Three Cedars, Arkansas 1917: Mrs Hannah Jessop (Henrietta Crosman) en veut à son fils Jimmy (Preston Foster) de passer du temps avec une fille qu'elle méprise (Son père est un alcoolique notoire). Elle le chasse, et va jusqu'à faire en sorte qu'il parte en France pour combattre afin de briser le couple. Peu de temps avant son départ pour le front, Jimmy apprend de sa petite amie (Marian Nixon) que celle-ci est enceinte. Quelques mois plus tard, la jeune femme accouche, alors que de son coté Jimmy est tué. La mère ne s'ouvrira pas pour autant, et se contente de regarder son petit-fils grandir au loin, d'un air méprisant. Dix ans après, un comité décide d'envoyer des "gold star mothers", des mères de soldats disparus au Front, en France afin de commémorer leur sacrifice. Hannah hésite à partir, puis se décide, pour un voyage qui va transformer sa vie...

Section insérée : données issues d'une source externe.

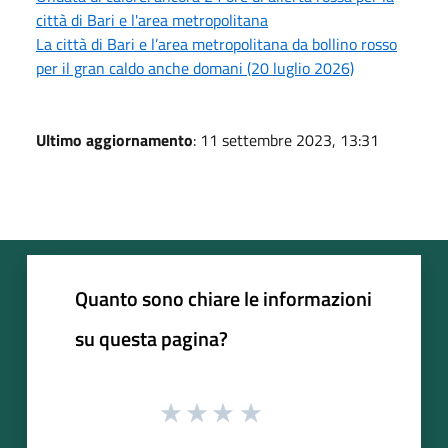
città di Bari e l'area metropolitana
La città di Bari e l’area metropolitana da bollino rosso
per il gran caldo anche domani (20 luglio 2026)
Ultimo aggiornamento
: 11 settembre 2023, 13:31
Quanto sono chiare le informazioni
su questa pagina?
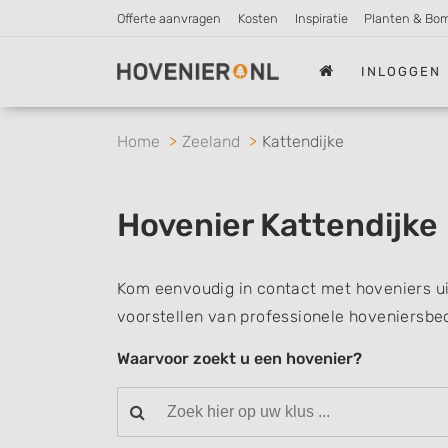
Offerte aanvragen
Kosten
Inspiratie
Planten & Bo
INLOGGEN
Home
Zeeland
Kattendijke
Hovenier Kattendijke
Kom eenvoudig in contact met hoveniers ui
voorstellen van professionele hoveniersbed
Waarvoor zoekt u een hovenier?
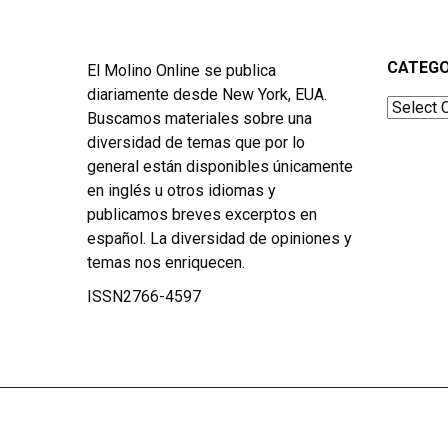
CATEGO
El Molino Online se publica
diariamente desde New York, EUA.
Categor
Buscamos materiales sobre una
diversidad de temas que por lo
general están disponibles únicamente
en inglés u otros idiomas y
publicamos breves excerptos en
español. La diversidad de opiniones y
temas nos enriquecen.
ISSN2766-4597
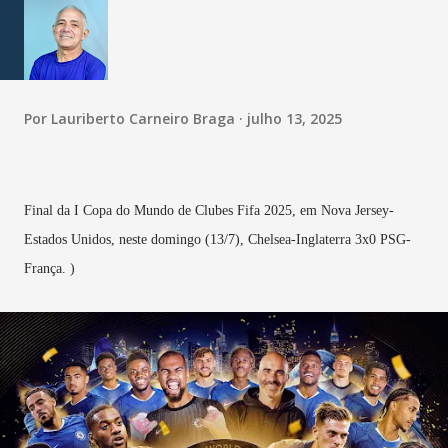
Por
Lauriberto Carneiro Braga
julho 13, 2025
Final da I Copa do Mundo de Clubes Fifa 2025, em Nova Jersey-
Estados Unidos, neste domingo (13/7), Chelsea-Inglaterra 3x0 PSG-
França. )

Le remise en circulation de films méconnus de Ford a été l'un des évènements les plus significatifs de la décennie passée. On a fini de considérer l'oeuvre d'un des cinéastes les plus importants et reconnus comme tels uniquement sous l'angle de ses quelques classiques et films les plus vus, de cette trentaine d'oeuvre qui pour beaucoup sont majeures, mais resteaient la partie visible de l'iceberg. Certes, dans ce qu'on ne voyait pas, il y avait aussi des films embarrassants (When Willie comes marching home), des films irrémédiablement datés (Black guard, du parlant typique de 1929, statique, lent et bavard) et des films sans gran intérêt, tout court... Mais on a pu enfin mettre la main sur cette rareté, un film pourtant essentiel, qui d'une certaine façon fait le lien entre plusieurs tendances chez Ford, son gout pour la comédie Américaine et son sens du drame; son sentimentalisme et sa veine symboliste, et bien sur l'influence de Murnau transposée dans un cadre rural Américain, plus tangible et réaliste que les décors symboliques des films du maitre. Et Pilgrimage est un émouvant portrait, qui nous montre le parcours d'une femme qui a tenté de remplacer l'amour qu'elle voue à son fils disparu par de la haine et de la rancoeur, vers une nécessaire rédemption qui lui permettra de s'ouvrir enfin à l'autre, et en particulier à la petite amie de son fils, et à leur enfant naturel, qu'elle embrasse enfin avant qu'il soit trop tard dans un final tourné essentiellement en un plan. Henrietta Crosman est formidable, aidée par d'autres acteurs tous excellents. Marian Nixon aurait pu n'avoir pas grand chose à faire, mais Ford lui a assigné autant d'émotions que celles refusées par la mère: tentation, affection, souffrance, résignation... De son coté, la mère ne parviendra pas seule à sa catharsis, il lui faudra lors d'une escapade Parisienne voir un jeune couple vivre, qui lui rappellera étrangement son fils et sa petite amie...
La photographie de George Schneiderman se situe dans la droite ligne de ce qui se faisait à la Fox sous l'influence de Murnau, et l'intelligence de la reconstituion des univers en studio est remarquable. On notera la façon superbe dont Ford et Schneiderman diffusent la lumière permettant notamment dans la première séquence bucolique et pastorale d'indiquer au spectateur qu'on assiste presqu'à un rêve, à la vision idéale d'un fils par sa mère. Et bien sur ça ne durera pas. Le passage des saisons marqué par la neige, l'utilisation des éléments (La tempête lors de la naissance qui arrive en écho à la guerre qui fait rage, et qui va tuer Jimmy) sont en droite ligne de leur usage traditionnel dans le mélodrame à l'époque du muet, mais peu importe: c'est dans la ligne du style visuel et dramatique du film.
Le film est un duel à distance entre deux femmes, mais la plus forte personnalité aura finélamane l'intelligence de reconnaitre la vérité des sentiments. Film sur la rédemption, sur la part de l'individu dans l'errance collective (Ces séquences à la gravité soulignée de mères qui partent en silence pour se recueillir en groupe sur les tombes de leurs fils en Europe), Ford en a soigné la mise en scène en usant avec gourmandise de ruptures de ton, en particulier dans la deuxième partie en France, aidé par la gouaille de Lucille La verne en copine délurée de l'héroïne, qui lui rend la vie en France supportable. De la même manière, l'escapade Pariesienne de la mère commence sous le signe du renoncement (Elle se refuse à aller sur la tombe de son fils) et de la comédie (Elle aide un jeune Américain échoué à Paris, saoul à rentrer chez lui), pour aller vers une paix intérieure retrouvée, et vers un ton dramatique apaisé. Portrait de femmes, portrait de mères: comment s'étonner que ce film soit si important dans les années 30 de Ford?